We're talking about rare illnesses here. And many oncologists won't see a specific type of lymphoma but for once or twice a year or less.
It can be very challenging to diagnose because it can look like a number of other types of cancer that can go to the lymph nodes.
And the treatment outcome depends on the accurate diagnosis. So you have to know what you're dealing with to give the best available potentially curative regimen.
And that's why we rely on a group of pathologists that are dedicated to lymphoma care.
And expert pathology review is the building block of the treatment plan. Without the correct diagnosis, the treatment plan is wrong.
So you have to go to a place where you have a cutting edge knowledge of diagnostic and treatments.
At Memorial, the rare is common. We've seen it all. We've done it all. And we have the experience and expertise, individually and collectively, to give the right care.
If you're newly diagnosed with lymphoma, most likely, this is one of the scariest situations you've found yourself in.
When I first fell ill, I went to my local hospital and knew that I needed to go elsewhere because my situation was critical.
If we can get you the information you need to understand your disease and make the decisions that are crucial to your care, that's what we're here for.
What we offer here that a patient may not be able to receive elsewhere is access to novel treatment approaches and a team that is committed to providing compassionate patient-centered care.
It's important to know that everyone here is really supportive. Everyone here is here to make your experience better.
Their knowledge, their caring, their support. Everybody made me so at ease, I knew I was in the right place. I knew I made the right decision.
One of the advantages we have is that we have an entire service of physicians who remain at the cutting edge and are defining these new standards of care.
We are the ones who often write the recommendations that are followed by the rest of the country and even the rest of the world.
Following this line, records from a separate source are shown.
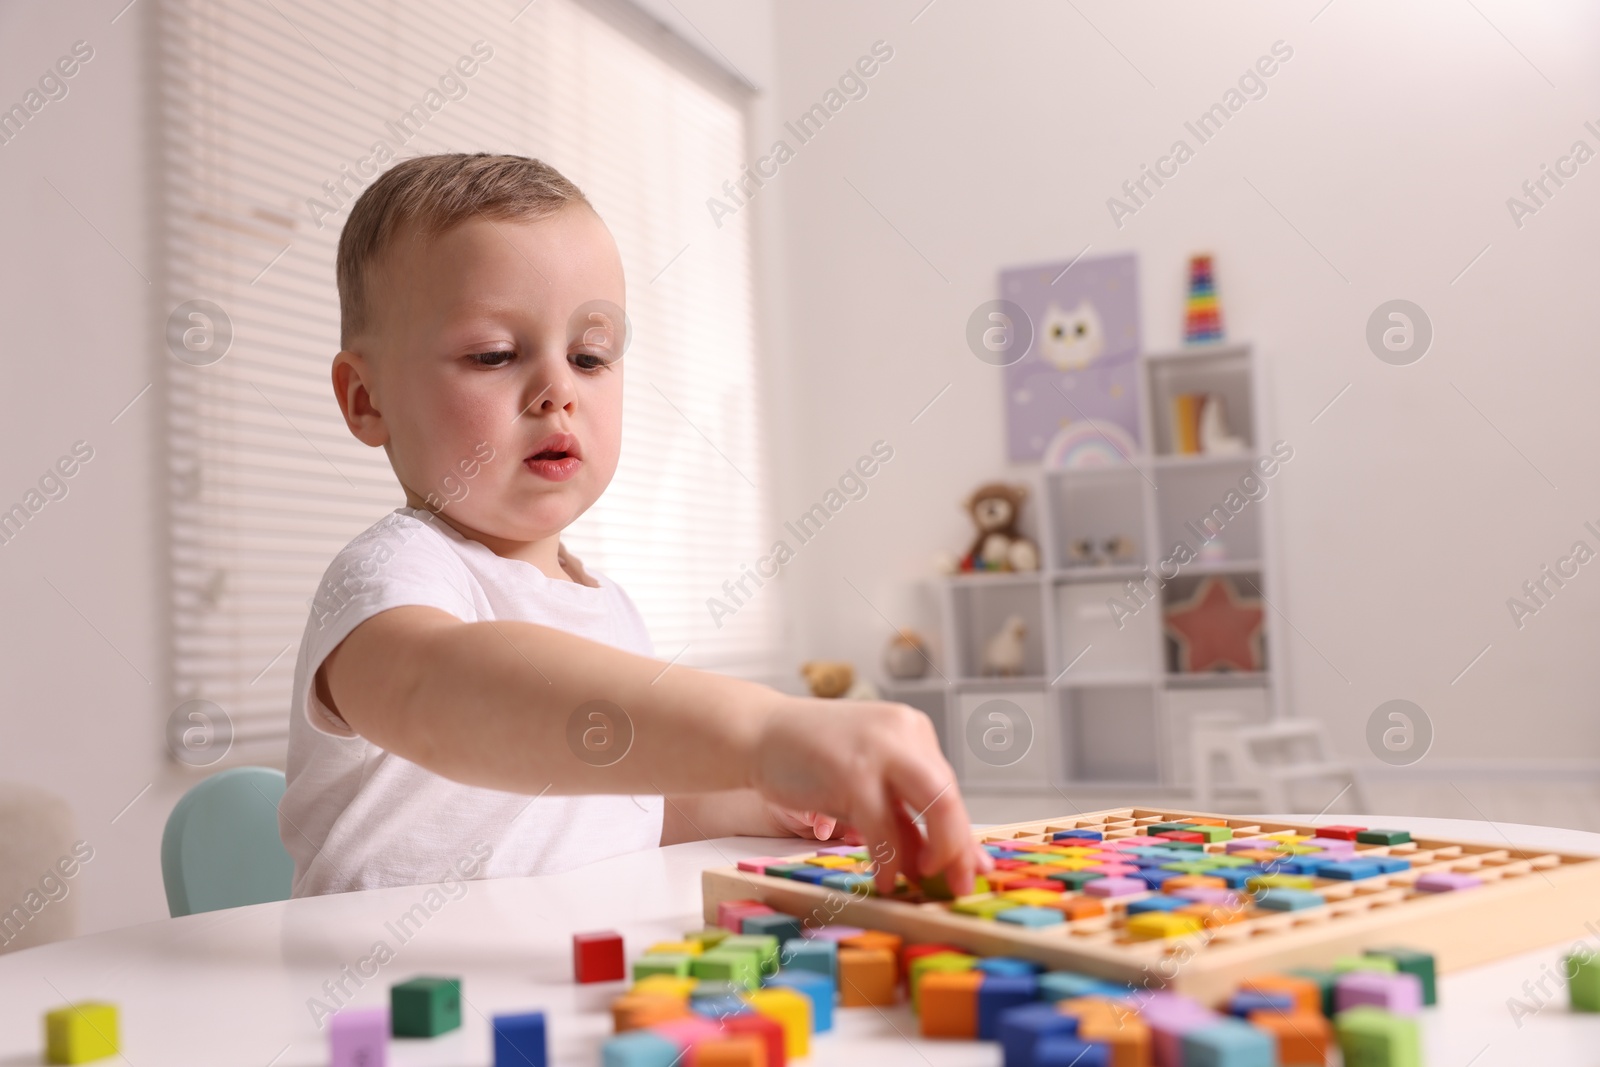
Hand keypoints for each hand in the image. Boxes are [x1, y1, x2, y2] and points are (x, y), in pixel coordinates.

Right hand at [750, 696, 992, 896]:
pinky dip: (889, 861)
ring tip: (918, 884)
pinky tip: (884, 879)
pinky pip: (885, 828)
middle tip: (959, 884)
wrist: (758, 733)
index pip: (947, 787)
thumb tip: (937, 862)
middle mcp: (903, 732)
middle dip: (959, 847)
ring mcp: (880, 749)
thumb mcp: (865, 784)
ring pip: (933, 807)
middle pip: (950, 795)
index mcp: (911, 730)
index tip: (970, 867)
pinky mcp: (853, 772)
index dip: (961, 833)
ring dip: (932, 855)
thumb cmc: (811, 761)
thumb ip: (900, 817)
The insight and experience of all of the lymphoma doctors on our service is brought to bear on each individual patient's case when determining the optimal treatment plan. You're not seeing one doctor. You're actually seeing a whole team.
Many lymphomas are curable. Therefore, if we get it right the first time, the patient will be finished with their treatment.
But we're not just doing what's been done. We're also moving the ball forward.
And we have a very large and deep portfolio of clinical trials that are available.
I knew the clinical trial was what we were going to do. And the rapid pace that it cleared up my cancer was just amazing. And if I can recommend it to anybody else, I would.
Aside from the knowledge and the research and the science of it, the support is just unbelievable.
We have our lymphoma service faculty practicing both in Manhattan as well as sites on Long Island, New Jersey and in Westchester.
The whole team here works for you, from nurses to physician assistants to pathologists to radiologists to radiation therapists.
They come in with a smile. And when you're upset, it makes such a difference to see such a kind face.
It's very important for us to understand their lymphoma in the context of their lives, in terms of what their needs are, what their hopes are, what their personal experiences are, and how we bring that to bear in terms of determining what the best treatment approach is for that patient.
Everyone around me was prepared to help me get well. And that's what's happened for me.
Cancer is for real. And so is this place. They will take care of you from step one. And they will be with you until you're done and the cancer is out and you can go back and live your life, the way that I am finally living my life cancer-free.